- **Tâches demandées**
a: Réécrivez plus brièvement le paragraphe du texte source qui commence par « À ces inquiétudes », en conservant ses faits principaux.
b: Prolongez le texte source consacré au refus des droits réunis en reprenant après sa dernière phrase.

À ces inquiétudes s’ajoutait le mécontentement de voir maintenir les droits réunis, dont les proclamations royalistes, répandues pendant la guerre, avaient promis la suppression. Cette mesure provoqua des troubles et des séditions. Dans plusieurs communes du Jura, du Doubs, du Bas-Rhin, de la Dordogne, des Charentes, du Loiret, de la Gironde, de la Seine-Inférieure, les habitans chassèrent les agens du fisc et brûlèrent leurs registres. Quant aux Bretons et aux Vendéens, ils se tenaient prêts à se servir de leurs vieux fusils plutôt que d’acquitter ces taxes détestées. Ils prétendaient même ne pas payer l’impôt direct. « Nous avons combattu pour le roi, disaient-ils, toutes les contributions doivent être abolies pour nous. »

- **Ensemble des lignes**
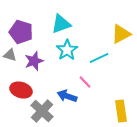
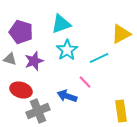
gray triangle: moved 4 px down
gray cross: moved 4 px left; rotated 25 degrees clockwise
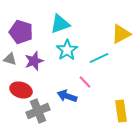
cyan triangle: moved 1 px left
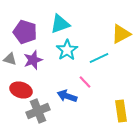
purple pentagon: moved 4 px right
purple star: moved 1 px left, 1 px up
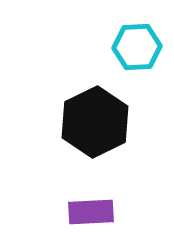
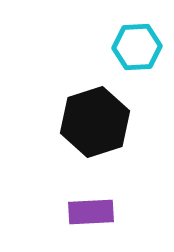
black hexagon: rotated 8 degrees clockwise
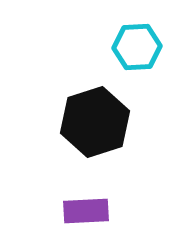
purple rectangle: moved 5 px left, 1 px up
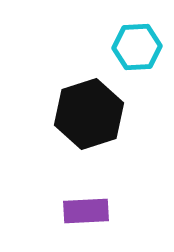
black hexagon: moved 6 px left, 8 px up
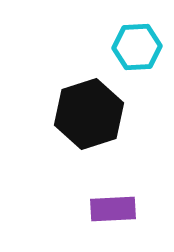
purple rectangle: moved 27 px right, 2 px up
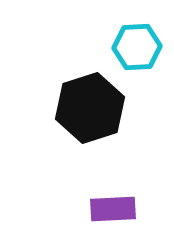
black hexagon: moved 1 px right, 6 px up
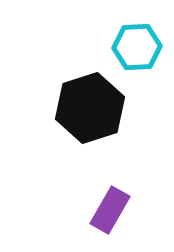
purple rectangle: moved 3 px left, 1 px down; rotated 57 degrees counterclockwise
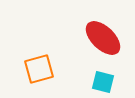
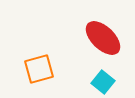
cyan square: rotated 25 degrees clockwise
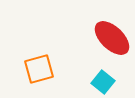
red ellipse: moved 9 px right
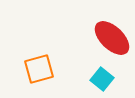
cyan square: moved 1 px left, 3 px up
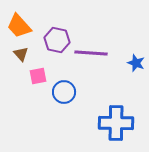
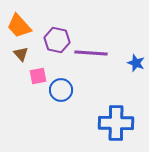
blue circle: moved 3 px left, 2 px up
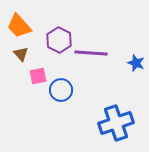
purple hexagon: moved 2 px right; rotated 15 degrees clockwise
blue cross: rotated 20 degrees counterclockwise
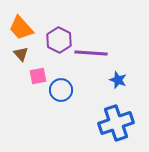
orange trapezoid: moved 2 px right, 2 px down
blue star: moved 18 px left, 17 px down
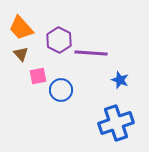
blue star: moved 2 px right
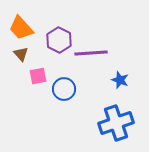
purple line: rotated 8 degrees counterclockwise
blue circle: moved 3 px right, 1 px up
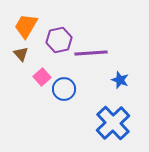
orange trapezoid: moved 5 px right, 2 px up; rotated 72 degrees clockwise
purple hexagon: rotated 20 degrees clockwise
pink square: moved 4 px right, 1 px down; rotated 30 degrees counterclockwise
blue cross: moved 3 px left; rotated 24 degrees counterclockwise
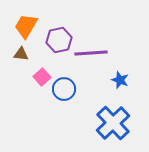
brown triangle: rotated 42 degrees counterclockwise
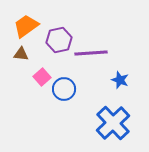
orange trapezoid: rotated 24 degrees clockwise
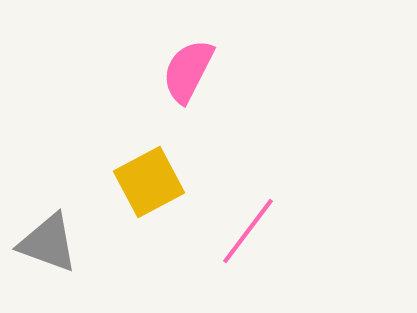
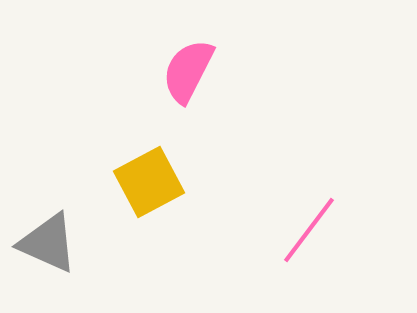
pink line: moved 61 px right, 1 px up
gray triangle: rotated 4 degrees clockwise
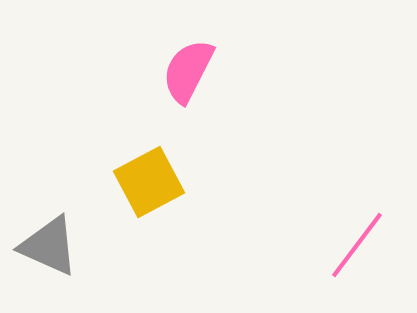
pink line: moved 48 px right, 15 px down
gray triangle: moved 1 px right, 3 px down
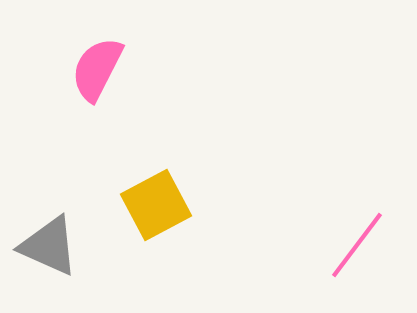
pink semicircle: moved 91 px left, 2 px up
yellow square: moved 7 px right, 23 px down
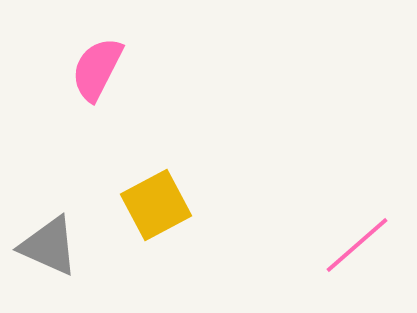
pink line: rotated 12 degrees clockwise
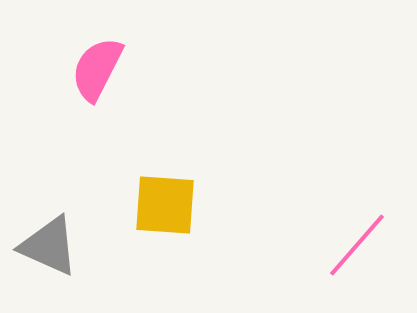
yellow square: moved 9 px right; rotated 32 degrees clockwise
pink line: rotated 8 degrees counterclockwise
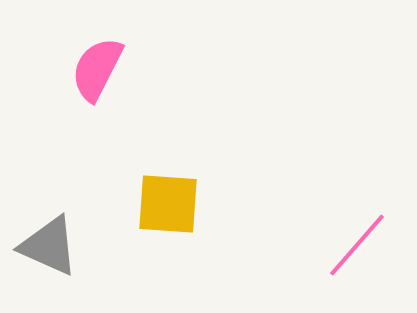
yellow square: moved 3 px right, 1 px up
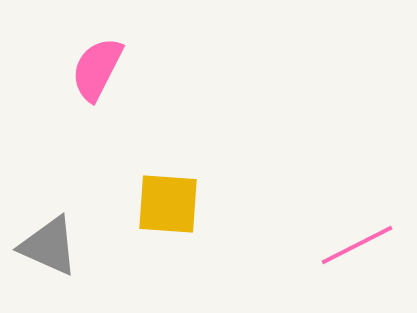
pink line: rotated 22 degrees clockwise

- **Réponses aux tâches**
a: Les proclamations royalistes diffusées pendant la guerre avaient promis la suppression des droits réunis. Leur maintien ajouta du mécontentement aux inquiétudes et provoqua des troubles et des séditions. Dans plusieurs communes du Jura, du Doubs, du Bas-Rhin, de la Dordogne, des Charentes, du Loiret, de la Gironde et de la Seine-Inférieure, les habitants chassèrent les agents du fisc et brûlèrent leurs registres. Bretons et Vendéens se tenaient prêts à reprendre leurs vieux fusils plutôt que de payer ces taxes. Ils refusaient même l'impôt direct : ayant combattu pour le roi, ils estimaient devoir être exemptés de toute contribution.

b:
Au reste, on était encore dans une période de transition. Il y avait à s’inquiéter, non à s’effrayer de l’esprit public. Si chez les soldats, compagnons de gloire de Napoléon, et chez quelques bonapartistes, comme Bassano, Lavallette, Caulaincourt, Flahaut, dévoués à l’homme autant qu’au souverain, on pouvait craindre que les regrets et les sentimens hostiles persistassent longtemps,

  1. « Il serait à désirer que les nobles conservassent la même aménité qu’ils avaient avant le retour du roi. Un très grand nombre sont devenus arrogans. » Vicomte de Ricé, préfet de l’Orne, à Montesquiou, 22 mai. (Archives nationales, F10, 82.) — « Il y eut, chez quelques royalistes de Toulouse, des prétentions ambitieuses et des allures hautaines impardonnables. » (Villèle, Mémoires, V17-848.)